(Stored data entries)
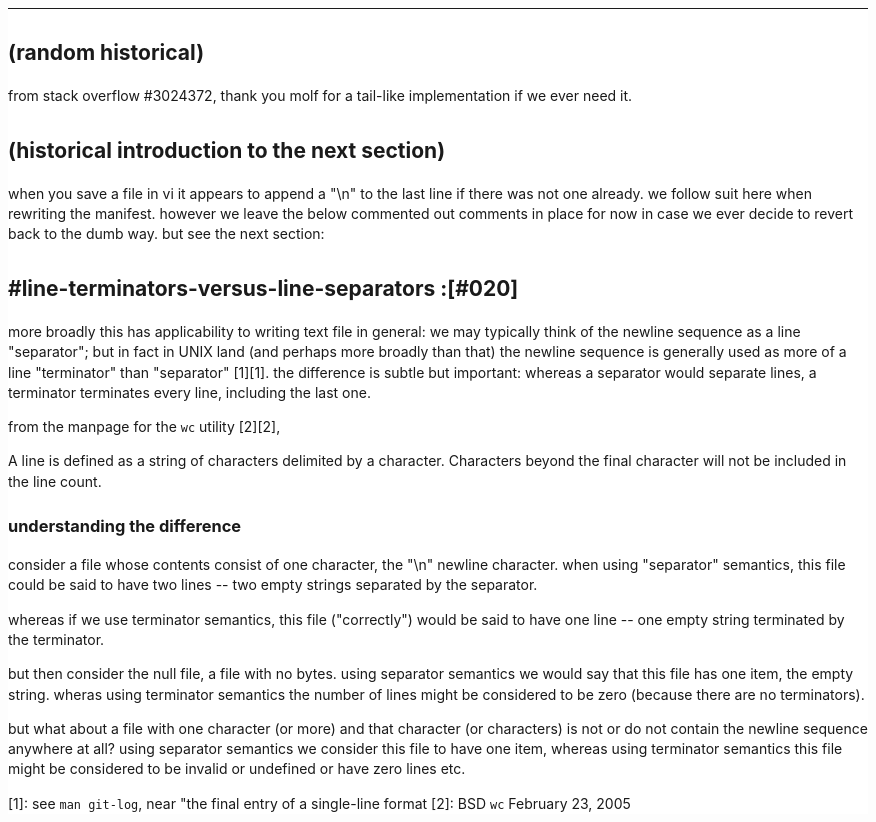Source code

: 
----------------------


## (random historical)

from stack overflow #3024372, thank you molf for a tail-like
implementation if we ever need it.



## (historical introduction to the next section)

when you save a file in vi it appears to append a "\n" to the last line
if there was not one already. we follow suit here when rewriting the
manifest. however we leave the below commented out comments in place for
now in case we ever decide to revert back to the dumb way. but see the
next section:



## #line-terminators-versus-line-separators :[#020]

more broadly this has applicability to writing text file in general: we
may typically think of the newline sequence as a line "separator"; but
in fact in UNIX land (and perhaps more broadly than that) the newline
sequence is generally used as more of a line "terminator" than
"separator" [1][1]. the difference is subtle but important: whereas a
separator would separate lines, a terminator terminates every line,
including the last one.

from the manpage for the `wc` utility [2][2],

   A line is defined as a string of characters delimited by a <newline>
   character.  Characters beyond the final <newline> character will not
   be included in the line count.



### understanding the difference

consider a file whose contents consist of one character, the "\n"
newline character. when using "separator" semantics, this file could be
said to have two lines -- two empty strings separated by the separator.

whereas if we use terminator semantics, this file ("correctly") would be
said to have one line -- one empty string terminated by the terminator.

but then consider the null file, a file with no bytes. using separator
semantics we would say that this file has one item, the empty string.
wheras using terminator semantics the number of lines might be
considered to be zero (because there are no terminators).

but what about a file with one character (or more) and that character
(or characters) is not or do not contain the newline sequence anywhere
at all? using separator semantics we consider this file to have one
item, whereas using terminator semantics this file might be considered
to be invalid or undefined or have zero lines etc.


[1]: see `man git-log`, near "the final entry of a single-line format
[2]: BSD `wc` February 23, 2005
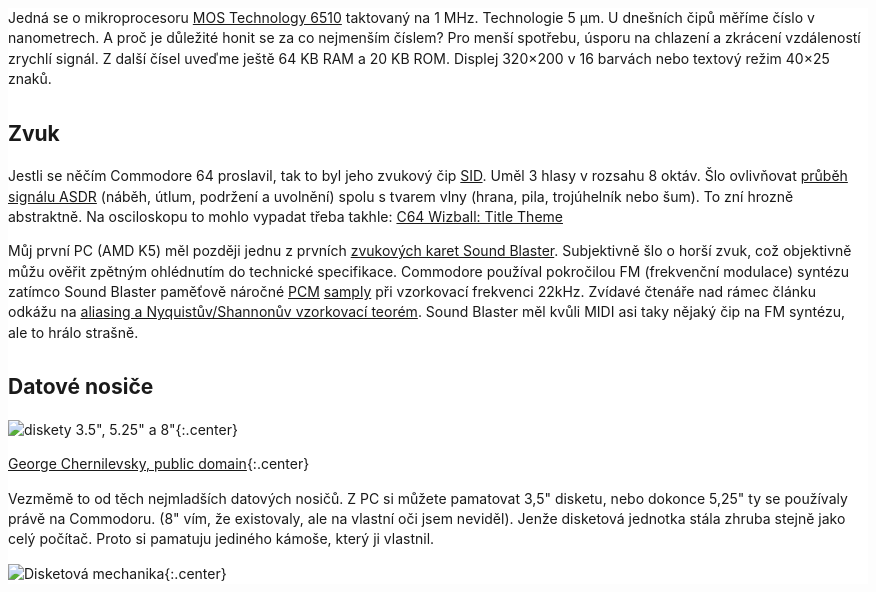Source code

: 
Jedná se o mikroprocesoru [MOS Technology 6510](https://en.wikipedia.org/wiki/MOS_Technology_6510) taktovaný na 1 MHz.
Technologie 5 µm.
U dnešních čipů měříme číslo v nanometrech.
A proč je důležité honit se za co nejmenším číslem?
Pro menší spotřebu, úsporu na chlazení a zkrácení vzdáleností zrychlí signál.
Z další čísel uveďme ještě 64 KB RAM a 20 KB ROM.
Displej 320×200 v 16 barvách nebo textový režim 40×25 znaků.


## Zvuk

Jestli se něčím Commodore 64 proslavil, tak to byl jeho zvukový čip [SID](https://en.wikipedia.org/wiki/MOS_Technology_6581).
Uměl 3 hlasy v rozsahu 8 oktáv. 
Šlo ovlivňovat [průběh signálu ASDR](https://commons.wikimedia.org/wiki/File:ADSR_parameter.svg) (náběh, útlum, podržení a uvolnění) spolu s tvarem vlny (hrana, pila, trojúhelník nebo šum).
To zní hrozně abstraktně.
Na osciloskopu to mohlo vypadat třeba takhle: [C64 Wizball: Title Theme](https://www.youtube.com/watch?v=PRksQbrDprA)

<iframe class="center" width="560" height="315" src="https://www.youtube.com/embed/PRksQbrDprA?si=DALnzlKFiqfxoVo5" title="YouTube video player" frameborder="0" allow="accelerometer; autoplay; clipboard-write; encrypted-media; gyroscope; picture-in-picture; web-share" allowfullscreen></iframe>

Můj první PC (AMD K5) měl později jednu z prvních [zvukových karet Sound Blaster](https://cs.wikipedia.org/wiki/Sound_Blaster).
Subjektivně šlo o horší zvuk, což objektivně můžu ověřit zpětným ohlédnutím do technické specifikace.
Commodore používal pokročilou FM (frekvenční modulace) syntézu 
zatímco Sound Blaster paměťově náročné [PCM](https://cs.wikipedia.org/wiki/Pulzn%C4%9B_k%C3%B3dov%C3%A1_modulace)
[samply](https://cs.wikipedia.org/wiki/Samplov%C3%A1n%C3%AD) při vzorkovací frekvenci 22kHz.
Zvídavé čtenáře nad rámec článku odkážu na [aliasing a Nyquistův/Shannonův vzorkovací teorém](https://cs.wikipedia.org/wiki/Aliasing).
Sound Blaster měl kvůli MIDI asi taky nějaký čip na FM syntézu, ale to hrálo strašně.


## Datové nosiče

![diskety 3.5", 5.25" a 8"](https://upload.wikimedia.org/wikipedia/commons/thumb/a/aa/Floppy_disk_2009_G1.jpg/320px-Floppy_disk_2009_G1.jpg){:.center}

[George Chernilevsky, public domain](https://commons.wikimedia.org/wiki/File:Floppy_disk_2009_G1.jpg){:.center}

Vezměmě to od těch nejmladších datových nosičů.
Z PC si můžete pamatovat 3,5" disketu, nebo dokonce 5,25" ty se používaly právě na Commodoru.
(8" vím, že existovaly, ale na vlastní oči jsem neviděl).
Jenže disketová jednotka stála zhruba stejně jako celý počítač.
Proto si pamatuju jediného kámoše, který ji vlastnil.

![Disketová mechanika](https://upload.wikimedia.org/wikipedia/commons/thumb/9/90/C64-IMG_5372.jpg/320px-C64-IMG_5372.jpg){:.center}
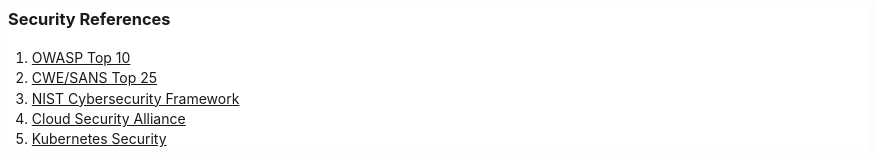 ### Security References

1. [OWASP Top 10](https://owasp.org/www-project-top-ten/)
2. [CWE/SANS Top 25](https://cwe.mitre.org/top25/)
3. [NIST Cybersecurity Framework](https://www.nist.gov/cyberframework)
4. [Cloud Security Alliance](https://cloudsecurityalliance.org/)
5. [Kubernetes Security](https://kubernetes.io/docs/concepts/security/)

■ What is expected ■
Rewrite the records above, replacing "manpage" with "manual page" and keeping all other text unchanged; omit the pictures from your answer.

■ Response ■
Source code

: 
----------------------


## (random historical)

from stack overflow #3024372, thank you molf for a tail-like
implementation if we ever need it.



## (historical introduction to the next section)

when you save a file in vi it appears to append a "\n" to the last line
if there was not one already. we follow suit here when rewriting the
manifest. however we leave the below commented out comments in place for
now in case we ever decide to revert back to the dumb way. but see the
next section:



## #line-terminators-versus-line-separators :[#020]

more broadly this has applicability to writing text file in general: we
may typically think of the newline sequence as a line "separator"; but
in fact in UNIX land (and perhaps more broadly than that) the newline
sequence is generally used as more of a line "terminator" than
"separator" [1][1]. the difference is subtle but important: whereas a
separator would separate lines, a terminator terminates every line,
including the last one.

from the manual page for the `wc` utility [2][2],

   A line is defined as a string of characters delimited by a <newline>
   character.  Characters beyond the final <newline> character will not
   be included in the line count.



### understanding the difference

consider a file whose contents consist of one character, the "\n"
newline character. when using "separator" semantics, this file could be
said to have two lines -- two empty strings separated by the separator.

whereas if we use terminator semantics, this file ("correctly") would be
said to have one line -- one empty string terminated by the terminator.

but then consider the null file, a file with no bytes. using separator
semantics we would say that this file has one item, the empty string.
wheras using terminator semantics the number of lines might be
considered to be zero (because there are no terminators).

but what about a file with one character (or more) and that character
(or characters) is not or do not contain the newline sequence anywhere
at all? using separator semantics we consider this file to have one
item, whereas using terminator semantics this file might be considered
to be invalid or undefined or have zero lines etc.


[1]: see `man git-log`, near "the final entry of a single-line format
[2]: BSD `wc` February 23, 2005
Source code

: 
Jedná se o mikroprocesoru [MOS Technology 6510](https://en.wikipedia.org/wiki/MOS_Technology_6510) taktovaný na 1 MHz.
Technologie 5 µm.
U dnešních čipů měříme číslo v nanometrech.
A proč je důležité honit se za co nejmenším číslem?
Pro menší spotřebu, úsporu na chlazení a zkrácení vzdáleností zrychlí signál.
Z další čísel uveďme ještě 64 KB RAM a 20 KB ROM.
Displej 320×200 v 16 barvách nebo textový režim 40×25 znaků.


## Zvuk

Jestli se něčím Commodore 64 proslavil, tak to byl jeho zvukový čip [SID](https://en.wikipedia.org/wiki/MOS_Technology_6581).
Uměl 3 hlasy v rozsahu 8 oktáv. 
Šlo ovlivňovat [průběh signálu ASDR](https://commons.wikimedia.org/wiki/File:ADSR_parameter.svg) (náběh, útlum, podržení a uvolnění) spolu s tvarem vlny (hrana, pila, trojúhelník nebo šum).
To zní hrozně abstraktně.
Na osciloskopu to mohlo vypadat třeba takhle: [C64 Wizball: Title Theme](https://www.youtube.com/watch?v=PRksQbrDprA)

<iframe class="center" width="560" height="315" src="https://www.youtube.com/embed/PRksQbrDprA?si=DALnzlKFiqfxoVo5" title="YouTube video player" frameborder="0" allow="accelerometer; autoplay; clipboard-write; encrypted-media; gyroscope; picture-in-picture; web-share" allowfullscreen></iframe>

Můj první PC (AMD K5) měl později jednu z prvních [zvukových karet Sound Blaster](https://cs.wikipedia.org/wiki/Sound_Blaster).
Subjektivně šlo o horší zvuk, což objektivně můžu ověřit zpětným ohlédnutím do technické specifikace.
Commodore používal pokročilou FM (frekvenční modulace) syntézu 
zatímco Sound Blaster paměťově náročné [PCM](https://cs.wikipedia.org/wiki/Pulzn%C4%9B_k%C3%B3dov%C3%A1_modulace)
[samply](https://cs.wikipedia.org/wiki/Samplov%C3%A1n%C3%AD) při vzorkovací frekvenci 22kHz.
Zvídavé čtenáře nad rámec článku odkážu na [aliasing a Nyquistův/Shannonův vzorkovací teorém](https://cs.wikipedia.org/wiki/Aliasing).
Sound Blaster měl kvůli MIDI asi taky nějaký čip na FM syntézu, ale to hrálo strašně.


## Datové nosiče

![diskety 3.5", 5.25" a 8"](https://upload.wikimedia.org/wikipedia/commons/thumb/a/aa/Floppy_disk_2009_G1.jpg/320px-Floppy_disk_2009_G1.jpg){:.center}

[George Chernilevsky, public domain](https://commons.wikimedia.org/wiki/File:Floppy_disk_2009_G1.jpg){:.center}

Vezměmě to od těch nejmladších datových nosičů.
Z PC si můžete pamatovat 3,5" disketu, nebo dokonce 5,25" ty se používaly právě na Commodoru.
(8" vím, že existovaly, ale na vlastní oči jsem neviděl).
Jenže disketová jednotka stála zhruba stejně jako celý počítač.
Proto si pamatuju jediného kámoše, který ji vlastnil.

![Disketová mechanika](https://upload.wikimedia.org/wikipedia/commons/thumb/9/90/C64-IMG_5372.jpg/320px-C64-IMG_5372.jpg){:.center}
 ### Security References

1. [OWASP Top 10](https://owasp.org/www-project-top-ten/)
2. [CWE/SANS Top 25](https://cwe.mitre.org/top25/)
3. [NIST Cybersecurity Framework](https://www.nist.gov/cyberframework)
4. [Cloud Security Alliance](https://cloudsecurityalliance.org/)
5. [Kubernetes Security](https://kubernetes.io/docs/concepts/security/)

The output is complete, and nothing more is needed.